Black Hole Masses and Star Formation Rates of z >1 Dust Obscured Galaxies (DOGs): Results from Keck OSIRIS Integral Field Spectroscopy

TL;DR

This study uses high-resolution integral field spectroscopy to analyze four dust-obscured galaxies at z~1.5, revealing insights into their black hole masses, star formation rates, and nuclear activity with implications for galaxy evolution.

Contribution

First high-resolution spatially resolved spectroscopy of z>1 Dust Obscured Galaxies, distinguishing nuclear activity from star formation regions.

Findings

Black hole masses estimated between 1-9 x 10^8 solar masses.

Star formation rates are less than 100 solar masses per year.

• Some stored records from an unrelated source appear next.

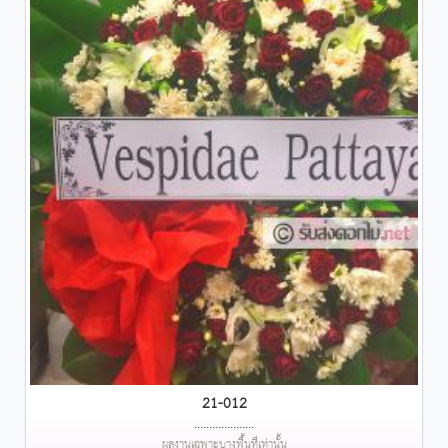
21-012
....................
ผลงานเฉพาะบางพื้นที่เท่านั้น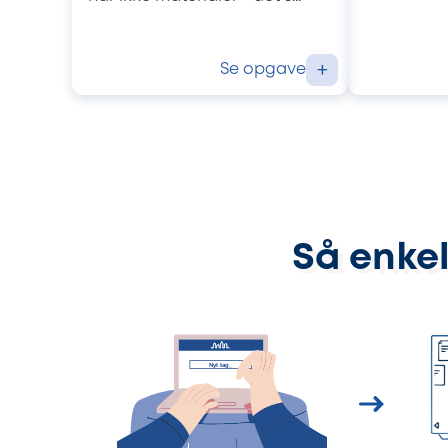
Se opgave
+
Så enkel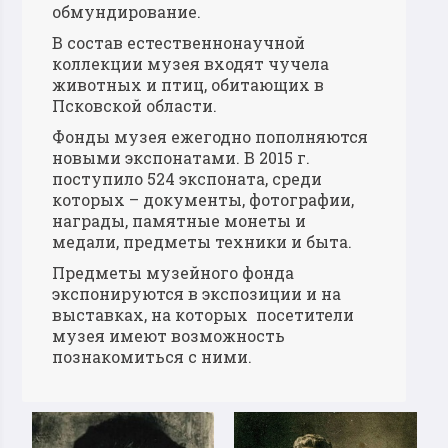
обмундирование.
В состав естественнонаучной
коллекции музея входят чучела
животных и птиц, обитающих в
Псковской области.
Фонды музея ежегодно пополняются
новыми экспонатами. В 2015 г.
поступило 524 экспоната, среди
которых – документы, фотографии,
награды, памятные монеты и
медали, предметы техники и быта.
Предметы музейного фонда
экспонируются в экспозиции и на
выставках, на которых посетители
музея имеют возможность
познакомиться с ними.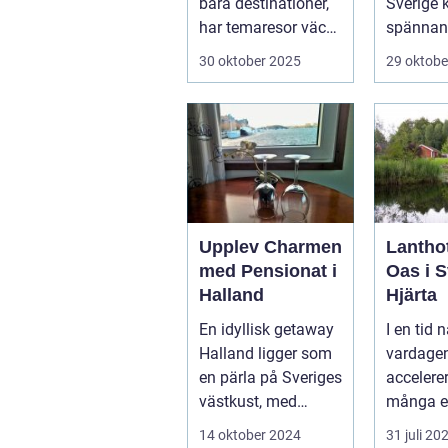
bara destinationer,
Sverige 
har temaresor väckt
spännan
u...
överväldi
30 oktober 2025
29 oktobe
Upplev Charmen
Lanthot
med Pensionat i
Oas i S
Halland
Hjärta
En idyllisk getaway
I en tid n
Halland ligger som
vardagen
en pärla på Sveriges
accelerer
västkust, med
många e
fantastis...
tillflykts
14 oktober 2024
31 juli 20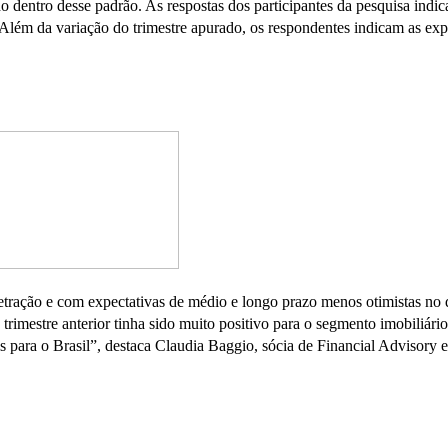
cado dentro desse padrão. As respostas dos participantes da pesquisa i
. Além da variação do trimestre apurado, os respondentes indicam as exp
ração e com expectativas de médio e longo prazo menos otimistas no que
imestre anterior tinha sido muito positivo para o segmento imobiliário 
ara o Brasil”, destaca Claudia Baggio, sócia de Financial Advisory e l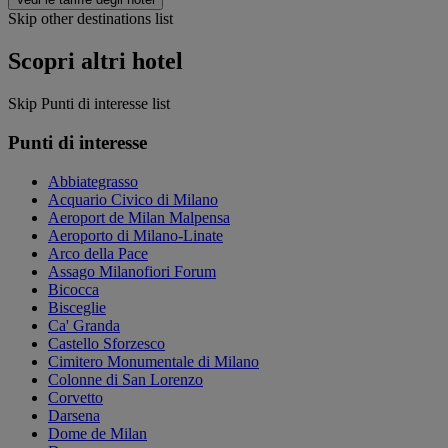
Skip other destinations list
Scopri altri hotel
Skip Punti di interesse list
Punti di interesse
Abbiategrasso
Acquario Civico di Milano
Aeroport de Milan Malpensa
Aeroporto di Milano-Linate
Arco della Pace
Assago Milanofiori Forum
Bicocca
Bisceglie
Ca' Granda
Castello Sforzesco
Cimitero Monumentale di Milano
Colonne di San Lorenzo
Corvetto
Darsena
Dome de Milan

No evidence of extended rotating gas disks in the sample galaxies.

Abstract

We have obtained high spatial resolution Keck OSIRIS integral field spectroscopy of four z~1.5 ultra-luminous infrared galaxies that exhibit broad H-alpha emission lines indicative of strong AGN activity. The observations were made with the Keck laser guide star adaptive optics system giving a spatial resolution of 0.1", or <1 kpc at these redshifts. These high spatial resolution observations help to spatially separate the extended narrow-line regions --- possibly powered by star formation --- from the nuclear regions, which may be powered by both star formation and AGN activity. There is no evidence for extended, rotating gas disks in these four galaxies. Assuming dust correction factors as high as A(H-alpha)=4.8 mag, the observations suggest lower limits on the black hole masses of (1 - 9) x 10^8 solar masses, and star formation rates <100 solar masses per year. The black hole masses and star formation rates of the sample galaxies appear low in comparison to other high-z galaxies with similar host luminosities. We explore possible explanations for these observations including, host galaxy fading, black hole growth, and the shut down of star formation.